JINAN - Wang Guixiang has to buy purified water for her family as people in her village do not dare to drink the water from the well anymore, due to serious pollution.

"The well, which was our source of drinking water for years,is just one kilometer away from an industrial park with chemical plants. Water in a river nearby has turned black," complained Wang from Xinzhuangzi Village, in North China's Hebei province.

"Household tap water turns yellow sometimes and we are afraid to drink it," she said. Villagers rely on a single purification device which the village bought two years ago for their drinking water.

Xinzhuangzi was one of the "cancer villages" listed in a thesis paper on the geographical distribution of such villages in China, written in 2009 by Sun Yuefei, a graduate in geography at Central China Normal University in Wuhan city.

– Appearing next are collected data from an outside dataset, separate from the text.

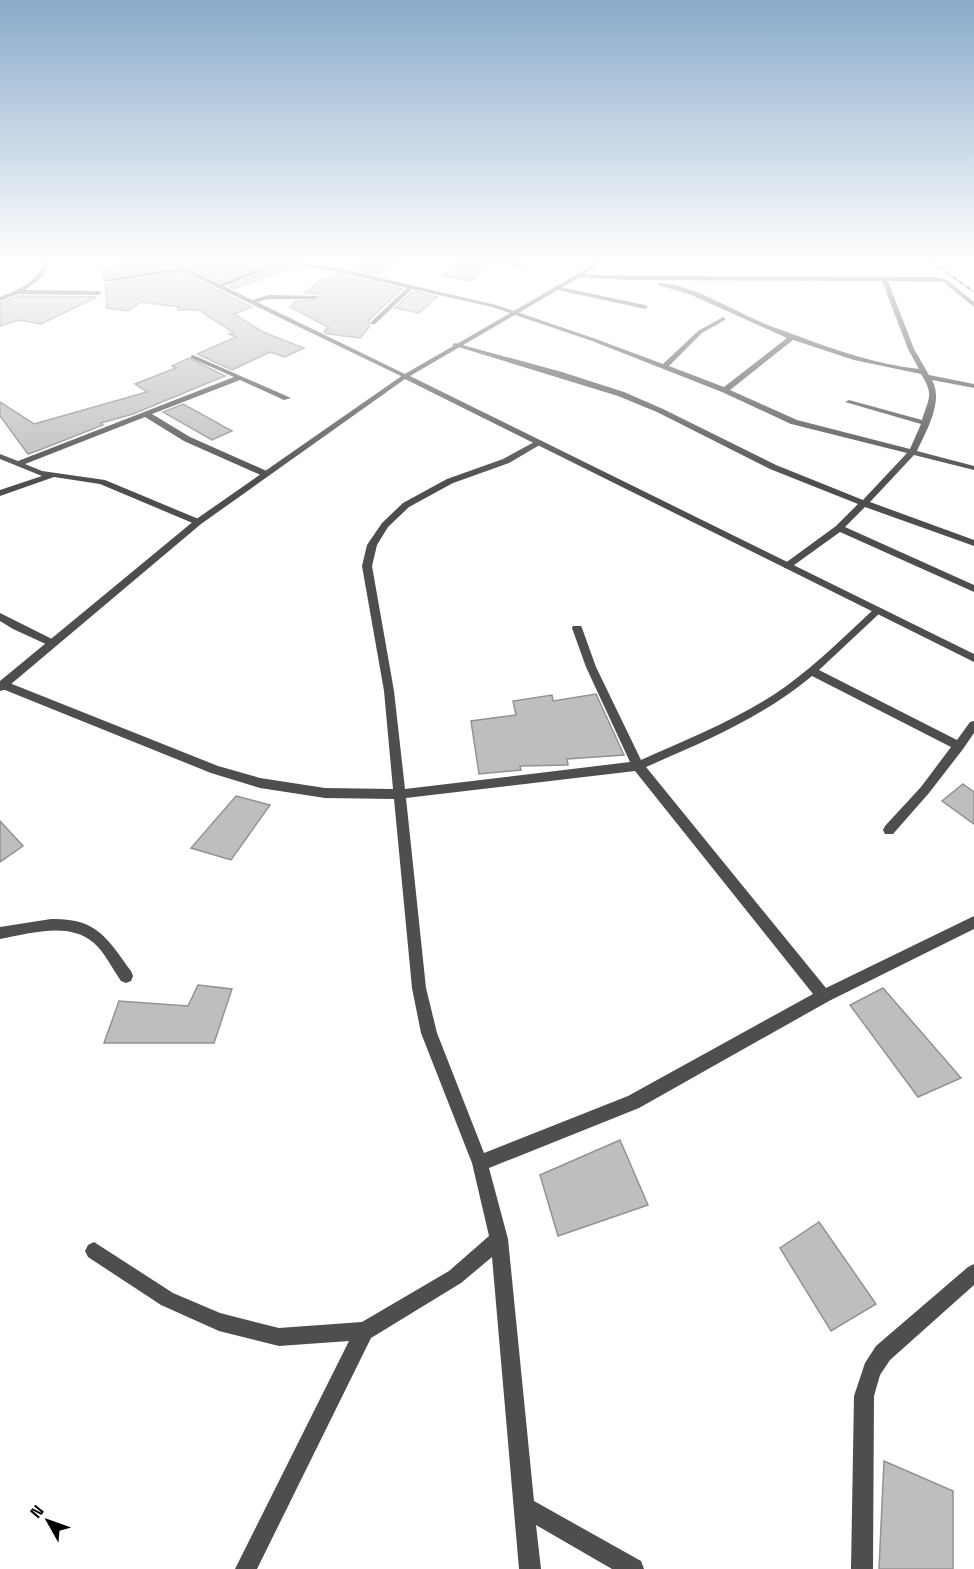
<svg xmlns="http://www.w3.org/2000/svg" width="974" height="1569" font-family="'Space Grotesk',sans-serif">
  <rect width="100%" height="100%" fill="#fff"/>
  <!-- building -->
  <g fill="#bebebe" stroke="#929292" stroke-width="1.5">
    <polygon points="145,262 165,262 171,267 104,278 103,269 119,267 119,264"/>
    <polygon points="180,262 271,262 219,282"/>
    <polygon points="366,262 400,262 376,275 350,268"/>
    <polygon points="457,262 493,262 470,281 442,276"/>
    <polygon points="284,265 294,267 234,289 230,286"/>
    <polygon points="183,273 252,307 234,314 263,332 304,348 285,357 270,352 232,370 197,354 236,337 229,334 234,333 199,310 178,310 179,307 141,302 128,311 107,308 105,284"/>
    <polygon points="336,274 338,274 402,289 369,320 370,326 360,338 328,334 324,332 328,327 290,307 296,301 318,300 320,294 305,293 321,280"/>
    <polygon points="413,291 437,297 419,313 395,308"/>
    <polygon points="18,296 97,297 41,324 19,320 0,326 0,303"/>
    <polygon points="189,358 225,376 133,414 101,423 103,425 42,449 28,454 0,416 0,402 34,424 147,392 135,384 176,368 172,366"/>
    <polygon points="183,404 232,431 212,440 163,412"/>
    <polygon points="596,694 624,755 567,759 568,765 520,766 521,770 479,774 471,721 516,715 513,701 552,695 553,701"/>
    <polygon points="963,784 974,792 974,824 942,801"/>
    <polygon points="236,796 270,805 231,860 191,848"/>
    <polygon points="0,821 23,846 0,862"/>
    <polygon points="198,985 232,989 214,1043 104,1043 119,1001 188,1006"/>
    <polygon points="883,988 961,1078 918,1097 850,1005"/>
    <polygon points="620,1140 648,1205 558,1236 540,1175"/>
    <polygon points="819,1222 876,1304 831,1331 780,1248"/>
    <polygon points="884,1461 953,1491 953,1569 879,1569"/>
  </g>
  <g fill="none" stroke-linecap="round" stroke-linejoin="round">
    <!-- minor -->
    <g fill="#4e4e4e" fill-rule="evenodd">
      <path d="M44,262H50L43,277L25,290L99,291L102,293L99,295L18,294L0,301V297C18,290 38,282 44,262Z"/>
      <path d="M167,262H175L219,284L277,262H297L338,268L496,305L596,339L663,364L698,331L723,317L725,318V320L702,333L669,366L724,387L787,338L689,294L658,285V283C690,283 732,310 761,322C772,327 785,331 795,335C835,350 875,364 919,369L908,349L882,281L627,280L579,277L577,274L627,276L936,277L947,280L974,302V307L943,282L888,281L914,349L929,375L974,384V388L932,380C944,401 926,431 917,451L974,466V470L914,455L870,502L974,540V546L865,507L845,527L974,585V592L840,532L790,568H784V564L836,526L858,504L770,469L657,412L618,396L452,345L455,343L562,372L624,392L663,409L776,465L863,500L907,453L791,424L722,392L592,341L492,307L412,289L375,324H371V322L407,288L338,272L284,263L224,286L252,300L269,295L318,296L316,299H269L257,302L407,375V377H403L183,271L106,282L103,280L178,268ZM793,340L854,360L921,374C934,395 929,397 922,420L849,400L845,402L921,424L910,449L797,420L730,390Z"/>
      <polygon points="497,262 510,262 527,266 524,268"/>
      <polygon points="555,286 645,305 648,307 645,309 553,289"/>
      <polygon points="193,355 291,398 284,400 240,380 152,414 190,437 269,472 269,476 263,476 184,441 145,417 25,464 42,471 105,480 201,520 201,524 195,524 100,484 54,477 0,496 0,490 42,476 0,459 0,454 18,461 234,377 191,358 191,356"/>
      <path d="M536,441L543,443L509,463L453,483L409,507L388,527L377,545L372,566L394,691L405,789L630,762L586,667L572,628L573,626H581L582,628L596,667L641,760C690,738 741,718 785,687C817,664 846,635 875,608L878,607L883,610L881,612L819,670L957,740L970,722L974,721V733L963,749L929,793L893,834H885L883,830L885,826L921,787L951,747L812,676C761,718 706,741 646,767L826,988L974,916V929L829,1001L639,1108L489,1168L508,1239L534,1501L641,1561L644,1569H612L536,1525L541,1569H519L492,1257L461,1283L371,1338L257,1569H235L349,1341L279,1346L219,1331L161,1305L88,1257L85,1251L88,1245L94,1242L173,1293L220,1313L279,1328L362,1322L449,1271L489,1236L472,1163L421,1033L412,988L394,799L325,798L260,788L211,773L0,688V682H7L218,766L260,778L325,788L393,789L384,691L362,566L367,545L382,523L403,503L447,479L503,459ZM635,771L813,994L628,1096L484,1153L437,1033L426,988L406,798Z"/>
      <polygon points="0,613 56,641 57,643 52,646 48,645 13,629 0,621"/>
      <path d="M51,919C97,918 107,938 131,971L133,976L131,981L126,983L121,981C112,968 105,953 94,943C68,921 30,934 0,939V927Z"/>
      <polygon points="974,1264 974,1285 890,1360 880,1375 874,1396 873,1569 851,1569 854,1396 865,1363 876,1346 968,1267"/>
    </g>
    <!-- tertiary -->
    <polygon fill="#4e4e4e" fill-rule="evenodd" points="594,262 601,262 587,273 410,376 974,654 974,662 405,379 201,524 4,690 0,691 0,681 195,520 403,375 583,271"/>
    <!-- rail -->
    <polyline stroke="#000" stroke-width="2" stroke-dasharray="4.5 1.5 1 1.5" stroke-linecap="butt" points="932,262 974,292"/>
  </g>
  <!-- sky -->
  <linearGradient id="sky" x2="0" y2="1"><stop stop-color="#89aaca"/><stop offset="0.54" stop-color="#fff"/><stop offset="1" stop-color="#fff" stop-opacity="0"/></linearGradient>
  <rect width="974" height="482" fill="url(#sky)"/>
  <!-- north arrow -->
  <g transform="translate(48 1521) rotate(310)" stroke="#ffffff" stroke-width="4.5" paint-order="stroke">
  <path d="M0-4.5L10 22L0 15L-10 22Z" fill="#000000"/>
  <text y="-9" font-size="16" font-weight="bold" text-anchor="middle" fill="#000000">N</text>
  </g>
</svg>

The paper claimed the number of such villages should be more than 247 in some 27 provinces or regions on the mainland, but the figures could not be officially confirmed.

"Our three sons all buy purified water to drink as they fear that dirty water may affect their fertility," said another woman surnamed Sun in the same village.

Villages troubled by polluted drinking water and a rise of cancer cases are not rare in China. They are mainly in the developed eastern and coastal regions.

In Hezuitou village, northwestern Shaanxi province, 46 people died of cancer between 1991 and 2003.

"The water in the well tasted sweet before the 1990s, but since the early 1990s, the water had a different smell," said 54-year-old villager Liu Jiqing.

There were paper mills and oil plants near the village. The factories have since closed but untreated domestic sewage and industrial waste  continues to pollute a local river and groundwater.

"The years when there was a high rate of cancer were also the period of most serious pollution," said Du Weimin, Communist Party chief of Duying village, in Zhoukou city, Central China's Henan province.

Around ten deaths from cancer were reported each year in Duying village between 2003 and 2010. The village is near the Shaying River, a tributary of the Yellow River, the country's second longest.